What is needed = Reproduce the data, starting at the very beginning and ending at the line containing "நிகழ்ந்திருப்பின்" (both ends included). Change "Transcribe" to "Write out" and leave everything else as it is.

Dataset excerpts =

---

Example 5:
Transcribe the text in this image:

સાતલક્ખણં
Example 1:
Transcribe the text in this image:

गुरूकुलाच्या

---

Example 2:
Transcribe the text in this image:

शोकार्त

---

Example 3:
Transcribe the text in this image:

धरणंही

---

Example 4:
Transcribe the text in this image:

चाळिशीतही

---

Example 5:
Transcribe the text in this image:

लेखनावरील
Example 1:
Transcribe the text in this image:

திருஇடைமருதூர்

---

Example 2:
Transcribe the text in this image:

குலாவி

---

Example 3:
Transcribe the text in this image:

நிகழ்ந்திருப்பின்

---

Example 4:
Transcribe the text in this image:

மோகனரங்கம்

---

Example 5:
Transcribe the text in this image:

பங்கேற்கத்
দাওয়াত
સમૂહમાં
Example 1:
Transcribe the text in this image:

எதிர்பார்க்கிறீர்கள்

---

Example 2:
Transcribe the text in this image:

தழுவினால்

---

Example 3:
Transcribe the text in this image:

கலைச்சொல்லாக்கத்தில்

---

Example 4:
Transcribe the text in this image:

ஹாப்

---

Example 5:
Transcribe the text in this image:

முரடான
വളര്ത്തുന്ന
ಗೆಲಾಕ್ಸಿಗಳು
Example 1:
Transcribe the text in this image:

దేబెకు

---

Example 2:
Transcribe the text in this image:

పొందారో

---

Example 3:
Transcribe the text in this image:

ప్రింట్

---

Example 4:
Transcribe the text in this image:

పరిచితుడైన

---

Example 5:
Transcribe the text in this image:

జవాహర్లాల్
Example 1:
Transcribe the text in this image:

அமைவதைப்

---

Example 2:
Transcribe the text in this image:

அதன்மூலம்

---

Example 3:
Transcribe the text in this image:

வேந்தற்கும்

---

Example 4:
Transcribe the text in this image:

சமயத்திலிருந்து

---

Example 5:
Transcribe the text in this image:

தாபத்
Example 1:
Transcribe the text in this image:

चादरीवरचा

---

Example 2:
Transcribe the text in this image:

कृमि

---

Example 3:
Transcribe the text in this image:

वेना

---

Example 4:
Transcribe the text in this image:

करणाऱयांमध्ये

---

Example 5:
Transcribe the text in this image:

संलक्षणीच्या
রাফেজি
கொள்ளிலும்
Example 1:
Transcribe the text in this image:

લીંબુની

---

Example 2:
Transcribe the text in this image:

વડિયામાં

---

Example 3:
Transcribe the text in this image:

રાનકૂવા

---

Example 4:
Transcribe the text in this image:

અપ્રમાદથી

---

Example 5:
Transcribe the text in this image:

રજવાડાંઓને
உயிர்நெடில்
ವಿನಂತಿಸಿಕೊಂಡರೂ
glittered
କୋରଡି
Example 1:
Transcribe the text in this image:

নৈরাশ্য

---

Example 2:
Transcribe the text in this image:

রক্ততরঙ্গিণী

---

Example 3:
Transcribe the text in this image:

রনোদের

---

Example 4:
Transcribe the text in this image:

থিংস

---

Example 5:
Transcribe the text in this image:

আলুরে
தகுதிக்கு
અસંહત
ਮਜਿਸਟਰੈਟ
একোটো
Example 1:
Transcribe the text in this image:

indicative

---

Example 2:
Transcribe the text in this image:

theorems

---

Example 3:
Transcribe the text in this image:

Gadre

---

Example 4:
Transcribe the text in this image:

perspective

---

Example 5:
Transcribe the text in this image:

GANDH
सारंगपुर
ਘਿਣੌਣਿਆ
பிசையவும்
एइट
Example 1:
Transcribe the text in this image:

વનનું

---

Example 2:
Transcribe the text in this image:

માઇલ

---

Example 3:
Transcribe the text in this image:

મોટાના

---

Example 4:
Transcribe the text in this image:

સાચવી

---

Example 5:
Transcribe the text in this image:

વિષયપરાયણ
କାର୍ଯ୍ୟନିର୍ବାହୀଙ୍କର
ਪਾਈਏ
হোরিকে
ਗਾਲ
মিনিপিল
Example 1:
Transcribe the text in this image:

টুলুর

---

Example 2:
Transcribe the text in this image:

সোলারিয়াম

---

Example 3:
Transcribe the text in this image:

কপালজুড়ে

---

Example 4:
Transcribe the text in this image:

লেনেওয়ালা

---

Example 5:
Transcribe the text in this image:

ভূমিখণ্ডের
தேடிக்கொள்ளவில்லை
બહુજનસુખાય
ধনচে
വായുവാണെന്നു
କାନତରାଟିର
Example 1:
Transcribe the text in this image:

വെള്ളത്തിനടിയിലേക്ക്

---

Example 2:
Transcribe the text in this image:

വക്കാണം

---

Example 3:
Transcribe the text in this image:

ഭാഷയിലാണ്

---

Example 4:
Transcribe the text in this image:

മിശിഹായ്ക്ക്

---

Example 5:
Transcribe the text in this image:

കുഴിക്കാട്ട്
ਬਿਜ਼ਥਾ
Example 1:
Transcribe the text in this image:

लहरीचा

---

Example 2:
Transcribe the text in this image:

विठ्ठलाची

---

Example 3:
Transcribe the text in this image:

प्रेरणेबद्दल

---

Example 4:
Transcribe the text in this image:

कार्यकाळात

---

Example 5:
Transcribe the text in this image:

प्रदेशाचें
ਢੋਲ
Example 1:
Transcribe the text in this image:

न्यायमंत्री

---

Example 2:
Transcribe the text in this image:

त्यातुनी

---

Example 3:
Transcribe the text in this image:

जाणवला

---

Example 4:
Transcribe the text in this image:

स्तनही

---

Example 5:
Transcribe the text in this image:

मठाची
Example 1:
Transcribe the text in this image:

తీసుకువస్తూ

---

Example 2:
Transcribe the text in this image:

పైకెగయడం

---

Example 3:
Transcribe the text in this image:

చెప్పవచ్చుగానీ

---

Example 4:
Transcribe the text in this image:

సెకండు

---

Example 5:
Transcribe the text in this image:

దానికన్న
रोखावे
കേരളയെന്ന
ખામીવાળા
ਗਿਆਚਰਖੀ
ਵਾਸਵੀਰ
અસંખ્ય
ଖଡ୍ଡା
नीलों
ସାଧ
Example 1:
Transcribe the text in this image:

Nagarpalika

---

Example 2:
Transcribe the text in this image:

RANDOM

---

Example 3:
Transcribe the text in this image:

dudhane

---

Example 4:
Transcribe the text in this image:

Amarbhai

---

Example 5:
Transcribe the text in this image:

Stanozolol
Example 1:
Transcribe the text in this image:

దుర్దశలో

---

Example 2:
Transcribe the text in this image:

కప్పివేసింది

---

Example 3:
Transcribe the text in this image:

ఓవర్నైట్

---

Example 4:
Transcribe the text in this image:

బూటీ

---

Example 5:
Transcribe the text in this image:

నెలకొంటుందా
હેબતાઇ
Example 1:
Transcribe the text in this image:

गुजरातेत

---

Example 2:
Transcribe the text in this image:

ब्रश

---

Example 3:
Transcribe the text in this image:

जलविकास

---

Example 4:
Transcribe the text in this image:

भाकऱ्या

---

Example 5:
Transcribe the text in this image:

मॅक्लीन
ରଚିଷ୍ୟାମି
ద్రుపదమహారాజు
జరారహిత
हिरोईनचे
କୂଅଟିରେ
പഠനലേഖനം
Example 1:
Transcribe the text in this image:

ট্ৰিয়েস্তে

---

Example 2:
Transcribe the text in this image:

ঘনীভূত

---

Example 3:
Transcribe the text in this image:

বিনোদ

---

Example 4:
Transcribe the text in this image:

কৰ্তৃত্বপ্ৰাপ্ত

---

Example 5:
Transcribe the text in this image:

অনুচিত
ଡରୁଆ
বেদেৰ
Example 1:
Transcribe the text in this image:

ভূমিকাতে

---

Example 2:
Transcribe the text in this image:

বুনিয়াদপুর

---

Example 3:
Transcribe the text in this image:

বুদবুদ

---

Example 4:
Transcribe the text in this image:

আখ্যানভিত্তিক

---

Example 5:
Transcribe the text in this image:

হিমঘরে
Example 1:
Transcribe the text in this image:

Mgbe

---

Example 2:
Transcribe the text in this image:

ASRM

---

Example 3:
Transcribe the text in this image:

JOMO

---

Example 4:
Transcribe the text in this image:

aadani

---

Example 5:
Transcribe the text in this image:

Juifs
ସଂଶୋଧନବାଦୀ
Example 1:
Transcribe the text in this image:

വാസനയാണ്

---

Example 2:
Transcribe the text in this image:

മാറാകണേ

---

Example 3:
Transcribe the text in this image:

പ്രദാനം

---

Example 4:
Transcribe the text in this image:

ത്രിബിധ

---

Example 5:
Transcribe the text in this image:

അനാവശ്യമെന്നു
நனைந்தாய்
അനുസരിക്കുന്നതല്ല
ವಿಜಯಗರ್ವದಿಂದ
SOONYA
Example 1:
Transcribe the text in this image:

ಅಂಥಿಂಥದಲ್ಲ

Written answer =
---

Example 5:
Write out the text in this image:

સાતલક્ખણં
Example 1:
Write out the text in this image:

गुरूकुलाच्या

---

Example 2:
Write out the text in this image:

शोकार्त

---

Example 3:
Write out the text in this image:

धरणंही

---

Example 4:
Write out the text in this image:

चाळिशीतही

---

Example 5:
Write out the text in this image:

लेखनावरील
Example 1:
Write out the text in this image:

திருஇடைமருதூர்

---

Example 2:
Write out the text in this image:

குலாவி

---

Example 3:
Write out the text in this image:

நிகழ்ந்திருப்பின்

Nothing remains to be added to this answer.